Avi Loeb et la NASA : Une Confrontation Sur le Comète 3I/ATLAS

Avi Loeb, cosmologue controversé et professeur à l’Université de Harvard, se lance dans une bataille pour obtenir des informations cruciales sur le comète 3I/ATLAS. Sa récente accusation contre la NASA, affirmant que l’agence retient des données essentielles, suscite des réactions. Loeb intensifie la pression sur le Congrès des États-Unis pour exiger la publication de ces informations. Mais que se cache-t-il derrière cette accusation ?

Des Images Manquantes

Loeb, dans un article publié sur son blog, a dénoncé le fait que la NASA n’a pas rendu publiques des images du comète prises par la caméra HiRISE de la sonde Mars Reconnaissance Orbiter. Ces images, capturées entre le 2 et le 3 octobre, lorsque 3I/ATLAS était à environ 30 millions de kilomètres de la planète rouge, sont, pour Loeb, des données scientifiques d’une valeur inestimable.

Ce qui rend ces images si importantes, c’est leur résolution exceptionnelle de 30 kilomètres par pixel, ce qui est trois fois supérieur à celle de l’image la plus précise obtenue jusqu’à présent par le télescope spatial Hubble. Une telle perspective serait cruciale pour analyser la géométrie de l’objet et son luminosité. En conséquence, Loeb a interpellé la congressiste Paulina Luna afin qu’elle demande au responsable par intérim de la NASA, Sean Duffy, de publier ces images.

Les Justifications de la NASA

La NASA a répondu à ces accusations en faisant allusion à des circonstances plus terrestres. L’agence explique que l’absence d’images est due à des retards résultant du shutdown du gouvernement des États-Unis, qui a débuté le 1er octobre. Actuellement, 83% de ses employés se retrouvent en congé sans solde en raison de l’absence d’accord sur les budgets fédéraux pour 2026.

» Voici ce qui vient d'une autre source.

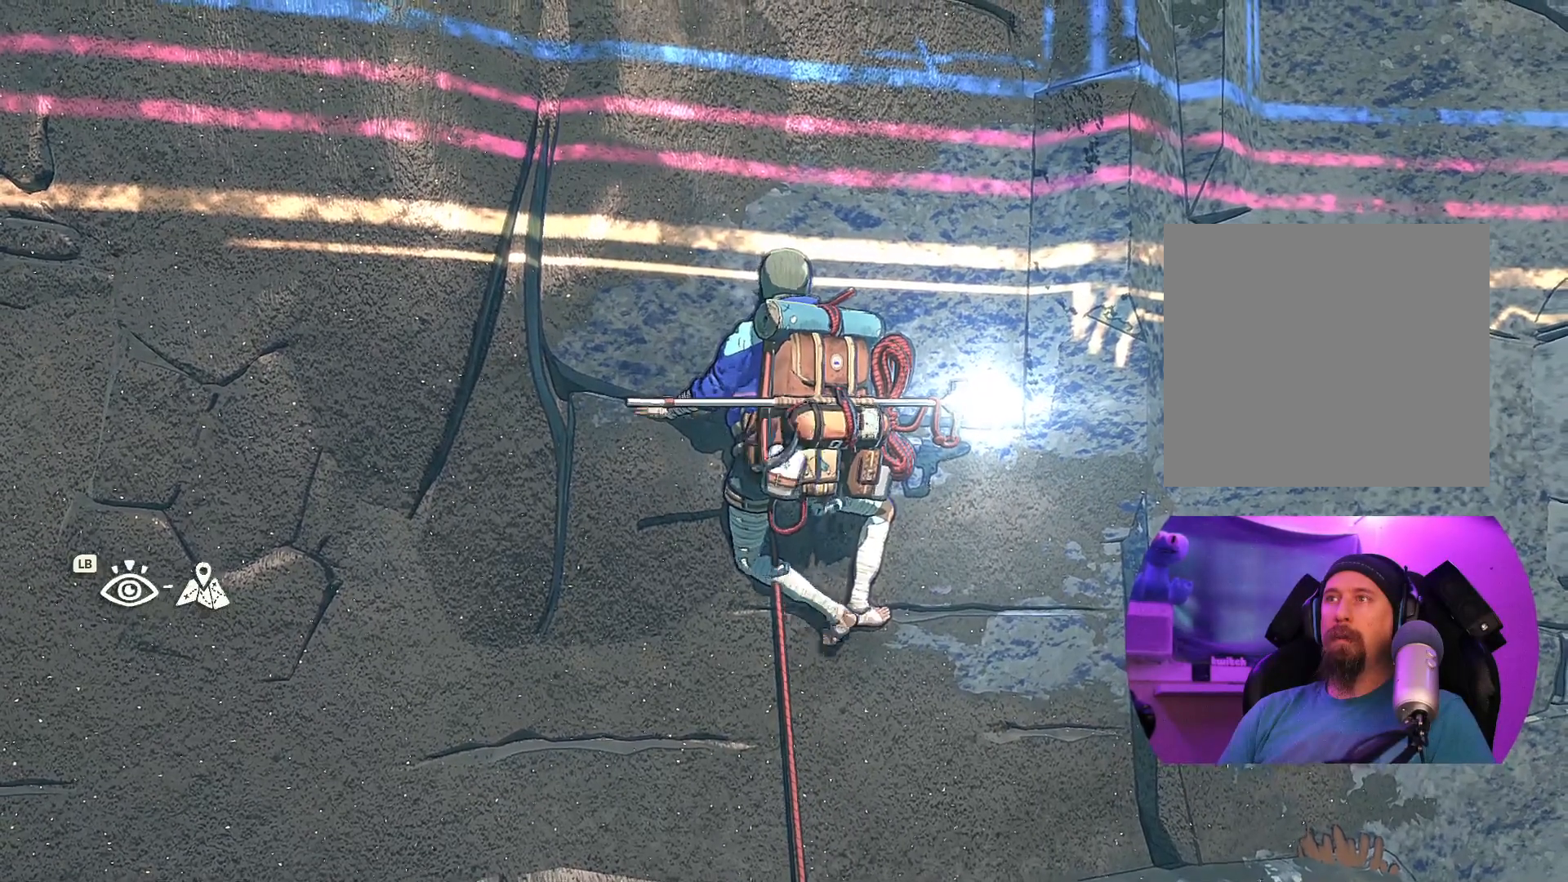
{"buttons": [], "left_stick": "up-left", "right_stick": "center", "events": [[150, "left_stick", "up-left"]]}
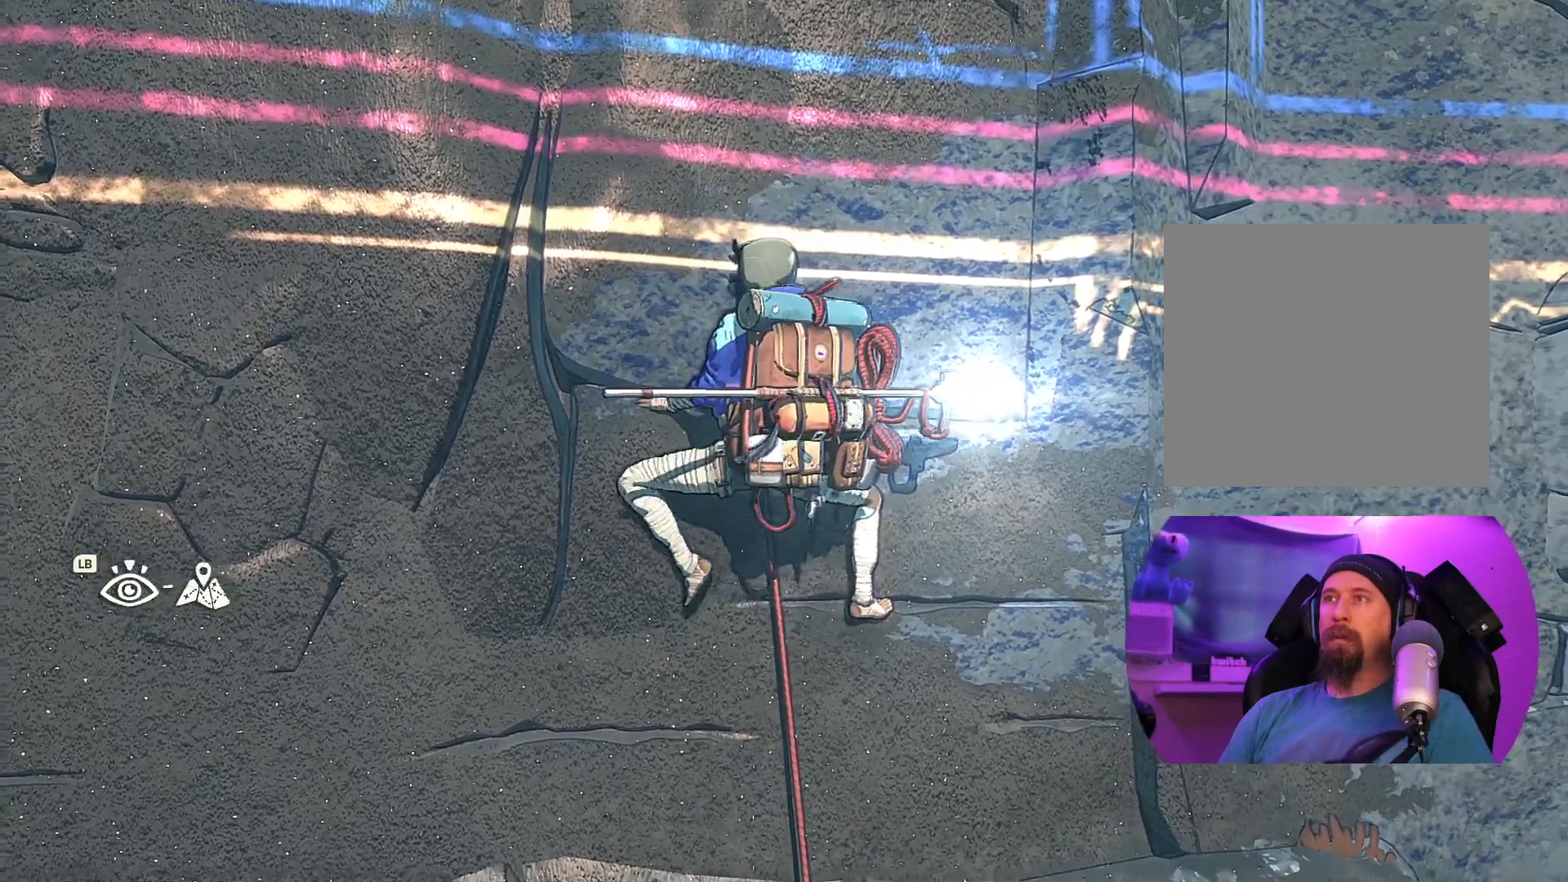
{"buttons": [], "left_stick": "center", "right_stick": "center", "events": [[433, "left_stick", "center"]]}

En réalité, seules les opérations critiques comme la gestion de la Station Spatiale Internationale sont en cours, laissant de côté une grande partie des projets liés à la science et à la divulgation.

L’Intérêt Croissant pour 3I/ATLAS

Le comète 3I/ATLAS représente le troisième objet interstellaire détecté dans notre système solaire. Depuis sa découverte, il a présenté un comportement inhabituel qui a poussé Loeb à postuler la thèse selon laquelle il pourrait s’agir d’un objet extraterrestre d’origine artificielle.

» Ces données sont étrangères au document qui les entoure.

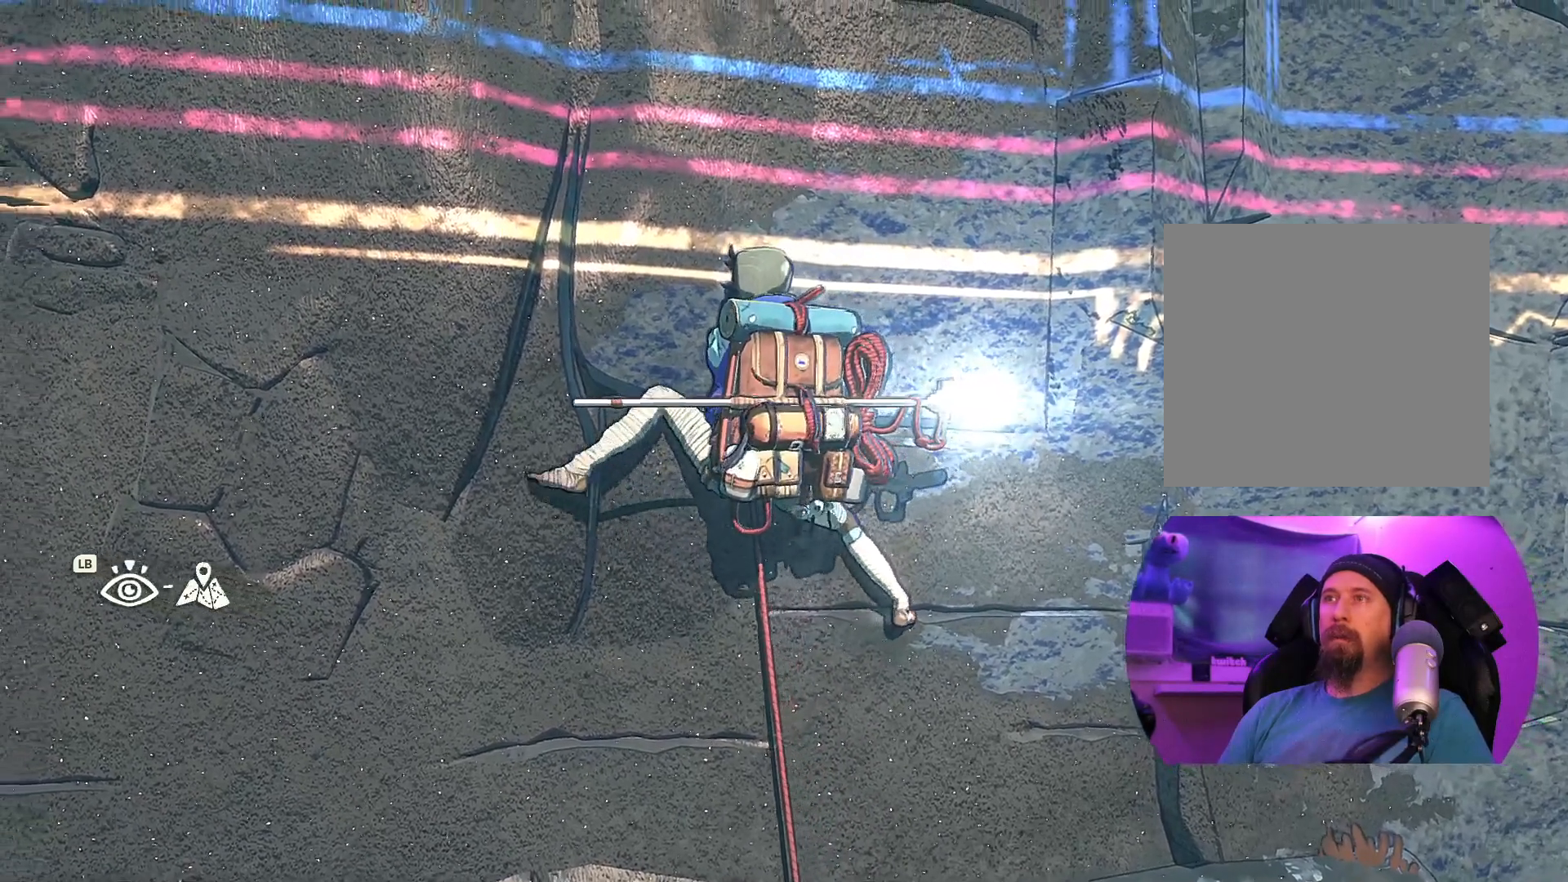
{"buttons": [], "left_stick": "center", "right_stick": "center", "events": [[100, "left_stick", "right"], [317, "left_stick", "center"]]}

En effet, le 29 octobre dernier, l’objet a atteint son perihelion — le point de son orbite le plus proche du soleil — et a brillé d’une lumière bleue intense tout en expérimentant une accélération inexplicable par la simple gravité solaire. Cette manifestation intrigante est souvent attribuée à des processus de sublimation des glaces du comète, mais pour Loeb, il pourrait s’agir de propulseurs d’une technologie aliène.

Des Hypothèses Controversées

Loeb ne cesse de rechercher des preuves pour soutenir sa théorie. Selon ses calculs, il estime que la probabilité que 3I/ATLAS soit un objet naturel est « inférieur à une partie en dix quadrillions ». Il souligne divers aspects intrigants, notamment la trajectoire quasiment parfaite de l’objet alignée avec le plan des planètes, ainsi qu’une anomalie dans sa composition chimique qui peut supposer une origine non naturelle.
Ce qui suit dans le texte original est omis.